◆ SELECTED EXTRACT:
But if you go back to the office before the end of September, you may miss out.

Those who qualify can claim all their expenses in working from home, including airtime, electricity, and even a part of their rent or mortgage payments, say Remuneration Consultants South Africa’s Darren Britz and Laurence Mbokwane.

That is automatically true for people who earn more than half their annual income on commission, or who are independent contractors.

But workers in “traditional employer-employee relationship earning a salaried income have the expectation and general understanding that the employer is responsible for business expenses,” say Britz, who is an attorney, and Mbokwane, who is a tax consultant. People in that position may not claim their expenses – unless they work from home long enough.

“The most important test for claiming expenses is that the person must have spent at least 50% of their time in a tax year working from home.

“This means that people will have to continue working from home until at least the end of September for them to be able to claim (six months since lockdown).”

In that case employees who cover their own costs can claim those costs back come tax time.

Things get a little more complicated if a company covers the cost of working from home with upfront payments.

“This has the risk of attracting fringe benefits tax. It becomes a fine line whether the costs were incurred to fund business expenses or if it was used for the employee’s personal benefit,” says Remuneration Consultants.

◆ RECORD SET:
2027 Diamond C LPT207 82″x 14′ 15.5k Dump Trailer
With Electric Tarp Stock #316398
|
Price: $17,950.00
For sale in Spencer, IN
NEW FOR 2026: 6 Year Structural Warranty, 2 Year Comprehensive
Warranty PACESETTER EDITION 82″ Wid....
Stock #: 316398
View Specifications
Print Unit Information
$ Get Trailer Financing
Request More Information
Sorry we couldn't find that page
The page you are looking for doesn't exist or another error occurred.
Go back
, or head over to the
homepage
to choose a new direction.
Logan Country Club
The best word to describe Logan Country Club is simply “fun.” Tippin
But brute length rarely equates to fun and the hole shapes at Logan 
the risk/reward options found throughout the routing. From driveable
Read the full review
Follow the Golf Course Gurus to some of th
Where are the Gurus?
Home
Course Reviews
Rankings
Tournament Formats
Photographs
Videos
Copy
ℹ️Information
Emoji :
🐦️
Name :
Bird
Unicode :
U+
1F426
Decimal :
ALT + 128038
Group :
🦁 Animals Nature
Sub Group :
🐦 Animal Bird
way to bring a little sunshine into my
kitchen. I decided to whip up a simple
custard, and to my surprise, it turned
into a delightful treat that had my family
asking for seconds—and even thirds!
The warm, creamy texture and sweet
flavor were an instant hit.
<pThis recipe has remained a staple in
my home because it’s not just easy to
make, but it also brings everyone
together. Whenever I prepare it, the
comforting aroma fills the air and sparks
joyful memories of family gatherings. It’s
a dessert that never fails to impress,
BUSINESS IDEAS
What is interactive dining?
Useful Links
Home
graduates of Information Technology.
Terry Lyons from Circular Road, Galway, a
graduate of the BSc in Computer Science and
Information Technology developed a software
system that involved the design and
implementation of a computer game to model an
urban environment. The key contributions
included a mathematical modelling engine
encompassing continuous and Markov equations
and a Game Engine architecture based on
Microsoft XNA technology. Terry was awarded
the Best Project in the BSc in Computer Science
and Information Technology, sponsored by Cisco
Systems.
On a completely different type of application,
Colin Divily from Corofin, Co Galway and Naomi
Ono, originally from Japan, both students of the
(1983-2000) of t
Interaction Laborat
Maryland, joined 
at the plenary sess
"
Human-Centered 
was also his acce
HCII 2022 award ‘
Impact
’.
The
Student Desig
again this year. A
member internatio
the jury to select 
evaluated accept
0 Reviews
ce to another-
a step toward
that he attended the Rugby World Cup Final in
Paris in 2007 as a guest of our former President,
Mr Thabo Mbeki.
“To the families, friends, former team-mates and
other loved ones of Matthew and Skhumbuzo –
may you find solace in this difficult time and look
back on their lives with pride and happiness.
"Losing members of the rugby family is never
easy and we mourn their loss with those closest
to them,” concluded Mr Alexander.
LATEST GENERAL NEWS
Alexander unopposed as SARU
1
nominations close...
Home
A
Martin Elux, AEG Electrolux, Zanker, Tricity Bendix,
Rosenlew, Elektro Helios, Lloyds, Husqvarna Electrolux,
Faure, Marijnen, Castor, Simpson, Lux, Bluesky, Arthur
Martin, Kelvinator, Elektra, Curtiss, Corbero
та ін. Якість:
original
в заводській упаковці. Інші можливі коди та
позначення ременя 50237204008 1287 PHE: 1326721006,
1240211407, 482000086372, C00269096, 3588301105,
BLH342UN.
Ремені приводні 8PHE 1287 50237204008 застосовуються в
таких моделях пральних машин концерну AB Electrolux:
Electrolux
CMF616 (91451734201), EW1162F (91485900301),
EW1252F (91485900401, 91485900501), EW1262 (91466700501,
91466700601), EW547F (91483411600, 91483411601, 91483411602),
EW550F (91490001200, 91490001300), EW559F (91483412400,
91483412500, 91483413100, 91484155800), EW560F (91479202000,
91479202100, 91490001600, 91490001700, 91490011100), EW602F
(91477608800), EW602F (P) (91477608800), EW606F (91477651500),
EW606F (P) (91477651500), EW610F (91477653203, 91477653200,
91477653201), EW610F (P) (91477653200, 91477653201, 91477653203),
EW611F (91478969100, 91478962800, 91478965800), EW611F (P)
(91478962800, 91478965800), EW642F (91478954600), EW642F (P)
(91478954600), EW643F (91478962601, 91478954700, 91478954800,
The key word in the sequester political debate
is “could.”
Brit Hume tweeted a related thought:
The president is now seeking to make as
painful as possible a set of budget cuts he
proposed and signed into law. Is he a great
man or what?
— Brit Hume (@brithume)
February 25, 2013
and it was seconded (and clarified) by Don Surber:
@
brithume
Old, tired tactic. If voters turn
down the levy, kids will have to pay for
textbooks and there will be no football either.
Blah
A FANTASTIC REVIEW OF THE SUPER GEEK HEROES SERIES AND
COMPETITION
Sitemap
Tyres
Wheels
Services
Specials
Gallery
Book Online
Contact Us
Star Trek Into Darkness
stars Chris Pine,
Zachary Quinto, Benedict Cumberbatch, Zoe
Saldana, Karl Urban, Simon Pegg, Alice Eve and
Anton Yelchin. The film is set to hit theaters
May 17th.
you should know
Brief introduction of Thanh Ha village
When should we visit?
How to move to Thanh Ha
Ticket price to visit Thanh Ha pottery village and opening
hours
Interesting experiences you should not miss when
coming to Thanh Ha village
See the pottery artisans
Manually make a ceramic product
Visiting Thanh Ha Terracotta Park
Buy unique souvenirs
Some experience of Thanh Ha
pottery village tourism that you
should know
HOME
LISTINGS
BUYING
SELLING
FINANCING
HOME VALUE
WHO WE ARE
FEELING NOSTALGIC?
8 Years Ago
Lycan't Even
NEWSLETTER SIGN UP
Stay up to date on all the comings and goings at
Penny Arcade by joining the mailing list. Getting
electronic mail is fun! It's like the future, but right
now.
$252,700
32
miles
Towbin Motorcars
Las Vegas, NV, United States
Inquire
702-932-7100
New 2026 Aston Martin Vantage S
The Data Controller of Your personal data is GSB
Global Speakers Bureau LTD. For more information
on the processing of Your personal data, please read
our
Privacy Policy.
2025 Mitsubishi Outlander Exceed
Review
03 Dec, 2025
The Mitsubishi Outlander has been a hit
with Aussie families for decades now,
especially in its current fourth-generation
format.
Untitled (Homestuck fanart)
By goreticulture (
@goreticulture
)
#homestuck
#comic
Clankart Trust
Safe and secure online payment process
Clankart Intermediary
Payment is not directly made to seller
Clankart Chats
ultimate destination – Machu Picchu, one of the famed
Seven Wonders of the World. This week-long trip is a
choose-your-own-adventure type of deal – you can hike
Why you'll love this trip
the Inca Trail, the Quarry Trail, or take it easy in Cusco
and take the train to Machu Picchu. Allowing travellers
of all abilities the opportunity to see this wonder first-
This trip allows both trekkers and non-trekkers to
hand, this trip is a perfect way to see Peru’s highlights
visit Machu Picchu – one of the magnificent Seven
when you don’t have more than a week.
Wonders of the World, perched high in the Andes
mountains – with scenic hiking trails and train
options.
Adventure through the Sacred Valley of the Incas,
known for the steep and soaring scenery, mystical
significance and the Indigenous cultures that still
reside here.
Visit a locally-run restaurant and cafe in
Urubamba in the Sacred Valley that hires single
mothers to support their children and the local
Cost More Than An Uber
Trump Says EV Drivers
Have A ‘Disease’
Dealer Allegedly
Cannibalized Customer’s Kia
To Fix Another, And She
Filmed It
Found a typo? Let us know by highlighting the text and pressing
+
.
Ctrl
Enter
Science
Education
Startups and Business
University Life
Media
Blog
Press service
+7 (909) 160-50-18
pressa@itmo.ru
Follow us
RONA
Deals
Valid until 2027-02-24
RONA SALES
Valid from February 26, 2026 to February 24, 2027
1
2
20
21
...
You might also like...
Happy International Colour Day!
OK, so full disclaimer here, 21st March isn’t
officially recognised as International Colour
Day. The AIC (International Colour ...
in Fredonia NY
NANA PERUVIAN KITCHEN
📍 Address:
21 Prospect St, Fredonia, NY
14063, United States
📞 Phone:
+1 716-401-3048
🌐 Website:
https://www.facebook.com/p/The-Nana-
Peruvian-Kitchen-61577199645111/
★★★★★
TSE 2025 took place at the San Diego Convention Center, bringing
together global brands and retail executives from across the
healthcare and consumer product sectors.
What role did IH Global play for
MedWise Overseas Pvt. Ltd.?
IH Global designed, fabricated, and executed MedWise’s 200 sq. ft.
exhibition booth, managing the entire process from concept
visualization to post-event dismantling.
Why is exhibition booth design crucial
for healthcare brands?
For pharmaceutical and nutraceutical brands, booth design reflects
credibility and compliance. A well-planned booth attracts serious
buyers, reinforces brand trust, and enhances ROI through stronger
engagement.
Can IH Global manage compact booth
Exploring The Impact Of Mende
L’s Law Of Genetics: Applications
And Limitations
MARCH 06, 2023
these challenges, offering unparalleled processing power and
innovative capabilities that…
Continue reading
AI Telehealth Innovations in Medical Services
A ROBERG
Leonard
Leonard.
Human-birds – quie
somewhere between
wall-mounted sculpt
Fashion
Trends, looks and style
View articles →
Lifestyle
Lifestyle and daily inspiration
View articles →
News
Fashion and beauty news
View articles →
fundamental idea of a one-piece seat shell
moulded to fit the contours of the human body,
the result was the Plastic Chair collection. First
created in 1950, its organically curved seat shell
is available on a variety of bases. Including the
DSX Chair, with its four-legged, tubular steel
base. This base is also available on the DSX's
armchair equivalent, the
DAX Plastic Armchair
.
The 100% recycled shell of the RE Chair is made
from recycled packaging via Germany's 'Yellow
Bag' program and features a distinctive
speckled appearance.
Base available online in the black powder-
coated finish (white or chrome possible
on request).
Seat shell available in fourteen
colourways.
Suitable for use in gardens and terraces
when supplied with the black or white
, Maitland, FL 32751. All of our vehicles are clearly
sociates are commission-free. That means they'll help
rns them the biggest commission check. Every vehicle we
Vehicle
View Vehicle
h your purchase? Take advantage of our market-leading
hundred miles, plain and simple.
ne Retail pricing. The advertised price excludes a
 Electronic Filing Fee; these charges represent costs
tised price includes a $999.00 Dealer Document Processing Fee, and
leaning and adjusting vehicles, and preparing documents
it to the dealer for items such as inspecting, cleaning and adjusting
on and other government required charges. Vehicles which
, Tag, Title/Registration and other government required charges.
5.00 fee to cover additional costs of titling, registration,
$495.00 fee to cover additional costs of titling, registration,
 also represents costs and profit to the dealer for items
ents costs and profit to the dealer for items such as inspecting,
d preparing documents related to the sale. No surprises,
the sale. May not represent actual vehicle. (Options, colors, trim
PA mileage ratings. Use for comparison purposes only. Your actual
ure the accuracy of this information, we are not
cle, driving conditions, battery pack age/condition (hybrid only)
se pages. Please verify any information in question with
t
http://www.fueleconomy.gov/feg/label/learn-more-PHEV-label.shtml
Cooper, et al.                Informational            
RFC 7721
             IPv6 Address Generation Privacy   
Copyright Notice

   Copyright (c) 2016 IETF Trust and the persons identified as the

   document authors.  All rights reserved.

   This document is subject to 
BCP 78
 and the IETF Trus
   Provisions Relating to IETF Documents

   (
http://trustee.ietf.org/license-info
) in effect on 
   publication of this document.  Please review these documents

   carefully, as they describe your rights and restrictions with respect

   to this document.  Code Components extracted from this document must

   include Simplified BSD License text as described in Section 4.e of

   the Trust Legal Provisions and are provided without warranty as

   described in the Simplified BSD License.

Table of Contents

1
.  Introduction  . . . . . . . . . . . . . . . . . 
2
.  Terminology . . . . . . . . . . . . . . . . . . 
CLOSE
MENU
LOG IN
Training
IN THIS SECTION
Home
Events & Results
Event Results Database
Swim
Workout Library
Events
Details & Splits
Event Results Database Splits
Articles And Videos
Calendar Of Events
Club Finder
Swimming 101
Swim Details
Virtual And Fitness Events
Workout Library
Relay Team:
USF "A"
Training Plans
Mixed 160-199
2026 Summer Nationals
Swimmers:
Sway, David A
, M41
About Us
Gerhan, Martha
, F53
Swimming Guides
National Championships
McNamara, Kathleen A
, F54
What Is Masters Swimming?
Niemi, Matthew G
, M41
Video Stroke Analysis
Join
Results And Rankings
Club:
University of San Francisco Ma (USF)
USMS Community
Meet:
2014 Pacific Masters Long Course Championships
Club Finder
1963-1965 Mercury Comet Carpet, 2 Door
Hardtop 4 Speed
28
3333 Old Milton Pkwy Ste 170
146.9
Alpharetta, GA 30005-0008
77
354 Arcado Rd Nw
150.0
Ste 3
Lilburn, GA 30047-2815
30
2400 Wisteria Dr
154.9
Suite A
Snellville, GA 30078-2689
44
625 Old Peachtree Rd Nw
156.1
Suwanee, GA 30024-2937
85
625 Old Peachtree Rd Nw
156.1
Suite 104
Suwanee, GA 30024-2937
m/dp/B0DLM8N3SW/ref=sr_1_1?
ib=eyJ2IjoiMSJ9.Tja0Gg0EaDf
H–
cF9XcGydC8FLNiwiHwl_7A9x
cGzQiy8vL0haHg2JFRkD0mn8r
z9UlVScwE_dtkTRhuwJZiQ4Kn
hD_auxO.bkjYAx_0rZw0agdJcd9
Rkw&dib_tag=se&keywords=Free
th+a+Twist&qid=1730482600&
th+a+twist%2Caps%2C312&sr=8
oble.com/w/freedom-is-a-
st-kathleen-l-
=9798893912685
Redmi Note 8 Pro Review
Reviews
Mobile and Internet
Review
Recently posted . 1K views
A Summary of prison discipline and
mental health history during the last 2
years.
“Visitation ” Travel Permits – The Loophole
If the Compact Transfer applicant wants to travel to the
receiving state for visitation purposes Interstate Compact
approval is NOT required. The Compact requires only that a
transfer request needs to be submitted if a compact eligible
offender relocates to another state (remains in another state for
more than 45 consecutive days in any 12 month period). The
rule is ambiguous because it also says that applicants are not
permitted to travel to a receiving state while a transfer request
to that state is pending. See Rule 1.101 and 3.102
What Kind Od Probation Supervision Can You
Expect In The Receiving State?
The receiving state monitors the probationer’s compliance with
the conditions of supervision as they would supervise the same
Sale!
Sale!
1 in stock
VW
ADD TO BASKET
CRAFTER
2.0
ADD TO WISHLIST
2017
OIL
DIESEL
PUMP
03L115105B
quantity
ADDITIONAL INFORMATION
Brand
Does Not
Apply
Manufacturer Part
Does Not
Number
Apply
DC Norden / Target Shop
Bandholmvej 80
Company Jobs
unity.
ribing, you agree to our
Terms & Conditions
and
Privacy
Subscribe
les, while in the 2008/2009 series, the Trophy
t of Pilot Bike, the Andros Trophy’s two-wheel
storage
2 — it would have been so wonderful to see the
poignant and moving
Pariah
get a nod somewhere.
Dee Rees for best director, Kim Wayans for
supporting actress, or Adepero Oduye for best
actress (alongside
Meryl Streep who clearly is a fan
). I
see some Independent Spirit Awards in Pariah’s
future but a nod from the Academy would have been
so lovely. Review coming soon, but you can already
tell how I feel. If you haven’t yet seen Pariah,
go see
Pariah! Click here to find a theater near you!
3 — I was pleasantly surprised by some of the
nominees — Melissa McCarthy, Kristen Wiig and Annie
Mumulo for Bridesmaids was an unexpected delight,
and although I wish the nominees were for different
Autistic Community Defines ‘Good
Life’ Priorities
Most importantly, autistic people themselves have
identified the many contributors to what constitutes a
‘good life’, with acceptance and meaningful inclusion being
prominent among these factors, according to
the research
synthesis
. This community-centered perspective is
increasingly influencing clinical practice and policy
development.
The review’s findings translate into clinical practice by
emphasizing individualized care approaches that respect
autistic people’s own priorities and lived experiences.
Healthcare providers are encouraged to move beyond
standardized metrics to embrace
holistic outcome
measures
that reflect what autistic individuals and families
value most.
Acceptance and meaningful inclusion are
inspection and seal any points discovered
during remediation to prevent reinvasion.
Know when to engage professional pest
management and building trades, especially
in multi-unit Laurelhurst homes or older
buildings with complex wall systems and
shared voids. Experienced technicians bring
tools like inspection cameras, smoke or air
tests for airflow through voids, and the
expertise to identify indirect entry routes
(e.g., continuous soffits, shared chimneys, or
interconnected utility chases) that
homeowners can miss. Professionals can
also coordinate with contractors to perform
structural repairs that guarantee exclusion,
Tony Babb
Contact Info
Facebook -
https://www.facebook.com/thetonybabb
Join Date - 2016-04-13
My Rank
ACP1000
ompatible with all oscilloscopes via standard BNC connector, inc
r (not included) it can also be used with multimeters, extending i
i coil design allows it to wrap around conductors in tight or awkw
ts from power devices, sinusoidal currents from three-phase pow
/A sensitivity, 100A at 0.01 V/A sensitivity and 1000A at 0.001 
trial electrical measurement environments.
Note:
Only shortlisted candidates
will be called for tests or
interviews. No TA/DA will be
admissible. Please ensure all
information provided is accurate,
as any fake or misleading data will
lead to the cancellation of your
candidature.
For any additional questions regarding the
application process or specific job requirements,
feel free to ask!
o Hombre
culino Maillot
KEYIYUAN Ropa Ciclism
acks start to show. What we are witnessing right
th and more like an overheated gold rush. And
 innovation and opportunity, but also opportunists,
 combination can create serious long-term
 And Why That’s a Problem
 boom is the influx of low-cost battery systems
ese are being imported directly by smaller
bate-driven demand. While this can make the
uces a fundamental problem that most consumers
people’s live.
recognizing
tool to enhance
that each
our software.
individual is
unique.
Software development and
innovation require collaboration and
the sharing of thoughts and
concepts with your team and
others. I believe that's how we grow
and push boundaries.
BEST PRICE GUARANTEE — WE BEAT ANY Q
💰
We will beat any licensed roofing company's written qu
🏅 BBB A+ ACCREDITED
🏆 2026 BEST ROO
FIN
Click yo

◆ TASKS TO PERFORM:
**a.** In the article on claiming work-from-home tax expenses, what is the most important test for claiming them?
**b.** Please carry on the article about claiming work-from-home expenses, starting after its final sentence.

◆ EXPECTED OUTPUTS:
**a.** The person must have spent at least 50% of their time in a tax year working from home.

**b.**
“The ideal position would be through reimbursements. It does not sound fair to the employee, but the better approach would be for them to incur the costs and then to claim it as a reimbursement from the employer.

“It will be easier to submit proof (invoices and receipts) that the expense was for business purposes than having received a cash amount paid and having to prove how it was used.”

There is one important caveat to claiming costs against tax: you need to have a dedicated work space, and must be able to prove that it exists.

“This is not simply a table in the corner of a room. It must resemble an office when [the SA Revenue Service] comes knocking,” says Remuneration Consultants.

“People who have been working from home temporarily and just ‘made-do’ in the short term (using the dining room table as their workspace) should abandon claims for tax deductions. We would not recommend they pursue this route seriously.”